The Anthropic envelope uses a different shape — no code field, and the discriminator type: "error" is at the top level (with the inner error.type giving the category, e.g. authentication_error, invalid_request_error, permission_error, api_error). Anthropic SDKs already parse this shape; vanilla OpenAI SDK error handlers won't, so call /v1/messages with an Anthropic SDK (or do raw HTTP).

Status codes are the canonical HTTP ones across both protocols:

StatusOpenAI code / Anthropic error.typeMeaning
401invalid_api_key / authentication_errorMissing or unknown sk-cf-... key.
402insufficient_balance / permission_errorAccount balance is negative. Top up in the console billing tab.
403key_revoked / permission_errorThe key was revoked.
400model_not_available / invalid_request_errorThe model you sent isn't in the verified catalogue, or is wrong for the endpoint (e.g. an OpenAI model on /v1/messages) — check Available models.
503No upstream account currently serves the request — usually a pool-wide rate-limit window, not a config issue.
503search_unavailable / api_errorYou used :online but web search isn't configured on this relay. See Web search.
502upstream_unreachable / api_errorRelay couldn't reach the backend. Retry after a short backoff.

Pricing & billing

Pay-as-you-go, billed per token in microdollars (1 micro = $0.000001 = 1/10,000 of a cent) so sub-cent requests are tracked accurately.

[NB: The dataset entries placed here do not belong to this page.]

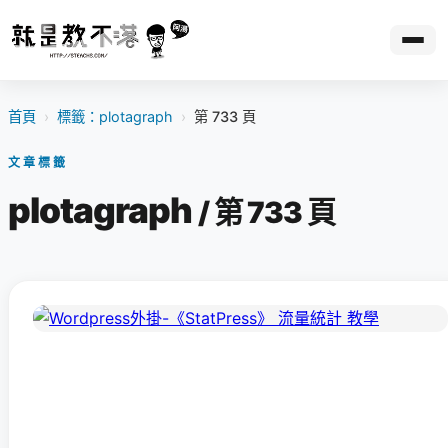
首頁
›
標籤：plotagraph
›
第 733 頁
文章標籤
plotagraph
/ 第 733 頁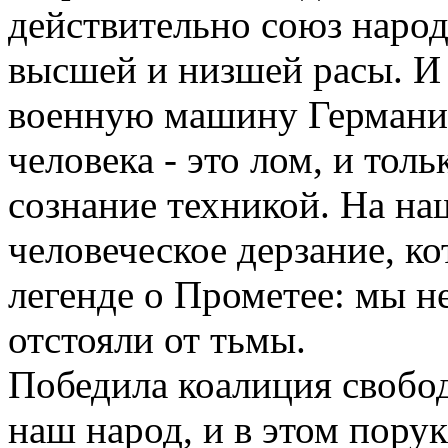
действительно союз народ
высшей и низшей расы. И
военную машину Германии
человека - это лом, и толь
сознание техникой. На на
человеческое дерзание, к
легенде о Прометее: мы не
отстояли от тьмы.
Победила коалиция свобо
наш народ, и в этом порук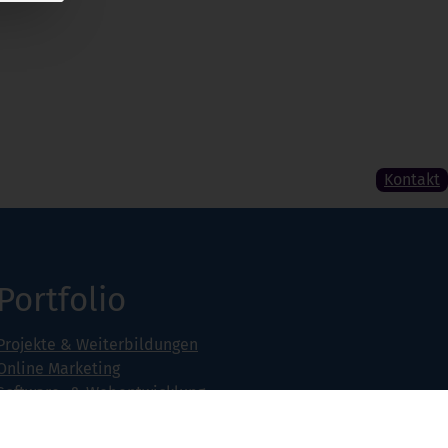
Kontakt
Portfolio
Projekte & Weiterbildungen
Online Marketing
Software- & Webentwicklung
Seminarangebot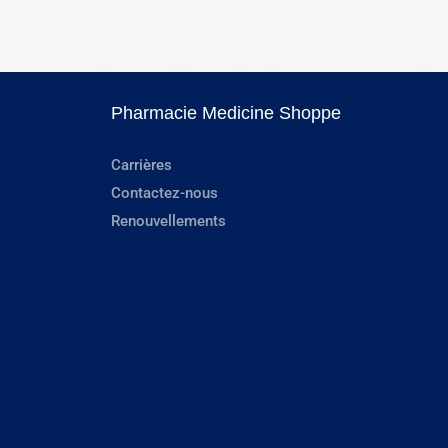
Pharmacie Medicine Shoppe
Carrières
Contactez-nous
Renouvellements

Rates are per 1M tokens, by tier — see the model table for which tier each model maps to.

TierModelsInput / 1MOutput / 1M
Mini gpt-5.4-mini, gpt-5.3-codex, claude-haiku-4.5, claude-haiku-4.5-thinking $0.20$1.60
Standardgpt-5.2, gpt-5.2-chat-latest, gpt-5.4, gpt-5.4-2026-03-05, claude-sonnet-4.5, claude-sonnet-4.5-thinking, claude-sonnet-4.6, claude-sonnet-4.6-thinking$0.75$6.00
Premium gpt-5.5 $1.10$8.80
Ultra claude-opus-4.5, claude-opus-4.5-thinking, claude-opus-4.6, claude-opus-4.6-thinking, claude-opus-4.7, claude-opus-4.7-thinking, claude-opus-4.8, claude-opus-4.8-thinking$5.00$25.00

Ultra-tier rates match Anthropic's published Opus list price — straight pass-through, no margin. The other tiers run below their upstream rates thanks to the pooled subscription backing.

Reasoning tokens (when you set reasoning_effort on OpenAI, or use a Claude -thinking variant) count as output tokens at the model's tier rate — there's no separate surcharge for high effort, but a deep-thinking request can easily emit 10–50× more output tokens than a no-effort one, so the dollar bill scales with it.

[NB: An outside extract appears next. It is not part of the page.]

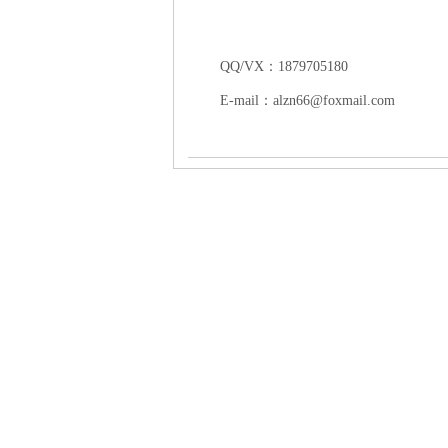
QQ/VX：1879705180
E-mail：
alzn66@foxmail.com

Anthropic prompt-caching bills as a separate line item: cache writes at 1.25× and cache reads at 0.10× the tier's input rate. So a haiku-4.5 cache hit costs 0.20 × 0.10 = $0.02 per 1M tokens, and a sonnet-4.5 cache hit costs 0.75 × 0.10 = $0.075 per 1M tokens. Cache columns are recorded on each settle row so the console can show the breakdown.

Balance is deducted in real time as each request returns — for streaming requests, settlement runs after the [DONE] chunk lands. View your live balance and per-request settlements at /console#billing.

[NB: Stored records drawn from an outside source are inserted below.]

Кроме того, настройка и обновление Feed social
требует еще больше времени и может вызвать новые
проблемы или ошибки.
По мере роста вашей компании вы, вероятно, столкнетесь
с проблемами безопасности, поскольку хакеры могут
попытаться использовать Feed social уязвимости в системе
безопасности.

Top-up Console supports Stripe Checkout — card, Link, Alipay, WeChat Pay (whatever's enabled on the Stripe account). Credits never expire.

Rate limits

No per-key rate limits today. The upstream account pool concurrency & OpenAI server-side throttling apply; if you hit those, the relay returns 429 with a retry-after header. Per-key RPM / TPM limits will land post-MVP.